Preface
So, I’m taking a course from Stanford’s online Lagunita titled Databases, the self-paced series. the Databases course is comprised of 14 “mini-courses.” It is up to the learner which mini-courses to take, and you are welcome to mix and match. However, they do give suggestions on which set of mini-courses to take, depending on what your goals are:
-
Do you just want to learn the bare basics and start doing SQL? Take their Practical Relational Databases and SQL pathway, which suggests two core mini-courses.
-
Do you want to just learn about semistructured data? Take the Semistructured Data pathway, which suggests the XML DATA and JSON DATA mini-courses.
-
Do you want the full database course? Take all of the mini-courses!
Personally, I’m following their Relational Databases and SQL: Foundations and Practice pathway, which includes:
- Introduction and Relational Databases (the topic of this post)
- Relational Algebra
- SQL
- Relational Design Theory
- Unified Modeling Language (UML)
- Indexes and Transactions
- Constraints and Triggers
- Views and Authorization
- On-line Analytical Processing
- Recursion in SQL
I’m going to give a bunch of bullet points and notes about what I’ve learned. Here we go!
Introduction and Relational Databases
- DBMS stands for Database Management System. They are:
- Massive: On the scale of terabytes of data, daily
- Persistent: Your data continues to exist after the programs have done executing upon it
- Safe: Will survive through soft/hardware issues, won’t cease to exist in power outages, resists malicious users
- Multi-User: Many users can access and change the data concurrently
- Convenient: Physical data independence, accessed by high level languages in a declarative way
- Efficient: Can handle thousands of updates a second. “Performance, performance, performance.”
- Reliable: You better have 99.9999% uptime!
Course Caveats
- Database application frameworks and middleware will not be discussed in the course.
- Not all data-intensive apps use DBMS (they can use text files, spreadsheets, etc.)
Key Concepts
- Data Model: Thought of as a set of records, XML, graph, etc.
- Schema vs. Data
- Schema sets up structure of the database: set up in the beginning, doesn’t change much
- Data is the actual data values in the schema: changes rapidly
- Data Definition Language (DDL): Used to set up the schema
- Data Manipulation Language (DML): After schema is set up, DML is used to query and modify the database
Key People
- DBMS Implementer: Builds the system, not the focus of the course
- Database Designer: Establishes the schema for the database. Can get very complicated
- Database Application Developer: Makes programs that operate on the database
- Database Administrator:
- Loads the data, gets the database running, and keeps it running
- Manages tuning parameters
- For large deployments, is the most important person in the entire process
The Relational Model
- Popular
- Simple
- Queried with high-level languages
- Efficient
Definitions
- A database is defined as a set of relations (or tables)
- Each relation has a set of named attributes (or columns)

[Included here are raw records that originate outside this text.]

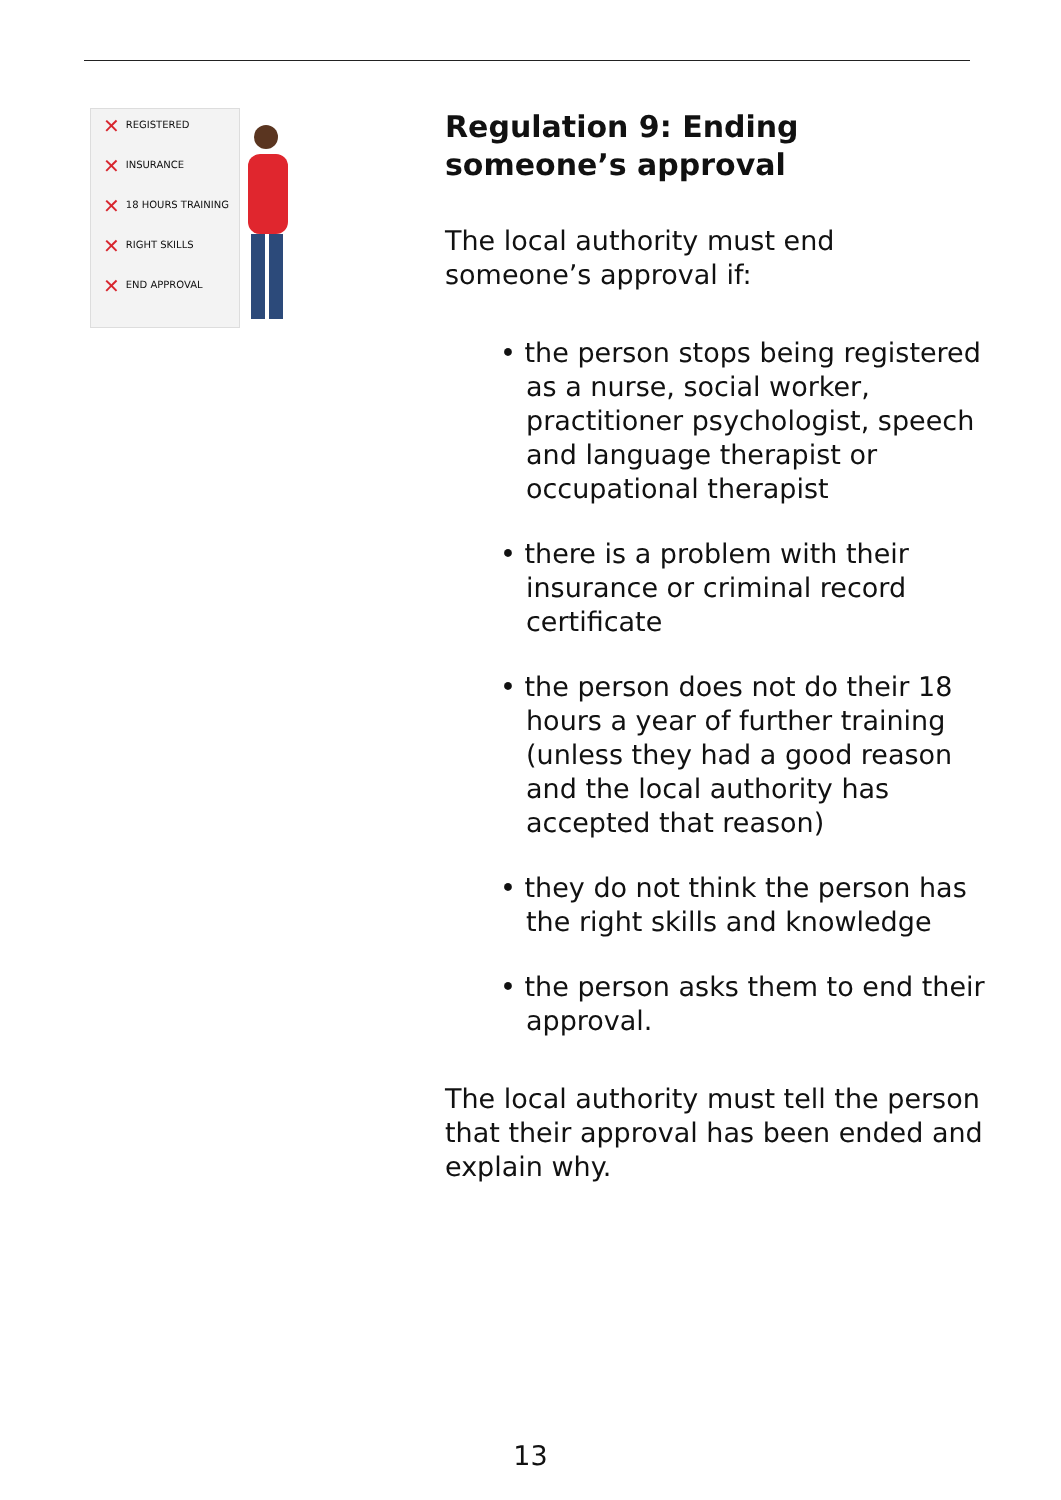✕ REGISTERED
✕ INSURANCE
✕ 18 HOURS TRAINING
✕ RIGHT SKILLS
✕ END APPROVAL
Regulation 9: Ending someone’s approval
The local authority must end someone’s approval if:
• the person stops being registered as a nurse, social worker, practitioner psychologist, speech and language therapist or occupational therapist
• there is a problem with their insurance or criminal record certificate
• the person does not do their 18 hours a year of further training (unless they had a good reason and the local authority has accepted that reason)
• they do not think the person has the right skills and knowledge
• the person asks them to end their approval.
The local authority must tell the person that their approval has been ended and explain why.
13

- Each tuple (or row) has a value for each attribute
- Each attribute has a domain (or type)
- Integers, strings, etc.
- Schema: Structural description of relations in database
- Instance: Actual contents at given point in time
- NULL: Special value for something unknown or undefined
- Be careful when running queries over NULL values
- Key: Attribute of a relation where every value for that attribute is unique
- Ex: Student IDs at a college, Social Security numbers, etc.
- A set of attributes whose combined values are unique is also a key
Querying Relational Databases
- Steps
- Design schema; create using DDL
- “Bulk load” initial data
- Execute queries and modifications to the database
- Ad-hoc queries in high-level languages
- Ad-hoc: “Can pose queries that you didn’t think of in advance, so you don’t need to write programs for each query beforehand.”
- High-level: “You can write in a fairly compact fashion rather complicated queries and you don’t have to write the algorithms that get the data out of the database.”
- Some queries are easy to pose, some are harder.
- Some queries are easy to execute efficiently, some are harder.
- Not correlated. (Some easy to pose queries are hard to execute efficiently, and vice versa)
- Queries return relations
- Closed: Getting back the same type of object that you query
- Compositionality: When you can run a query over the result of a previous query
Query in English: IDs of students with GPA > 3.7 applying to Stanford. How do we translate this into the different query languages?
- Query Languages:
- Relational Algebra: Formal
\project_{Student.ID} ( \select_{GPA>3.7 and cName='Stanford'} (Student \join Apply))
- SQL: Actual/Implemented
SELECT Student.ID FROM Student, Apply WHERE Student.ID=Apply.ID AND GPA>3.7 AND college='Stanford'
- Relational Algebra: Formal
My thoughts
Not much to say, except that I’m excited to dig into databases!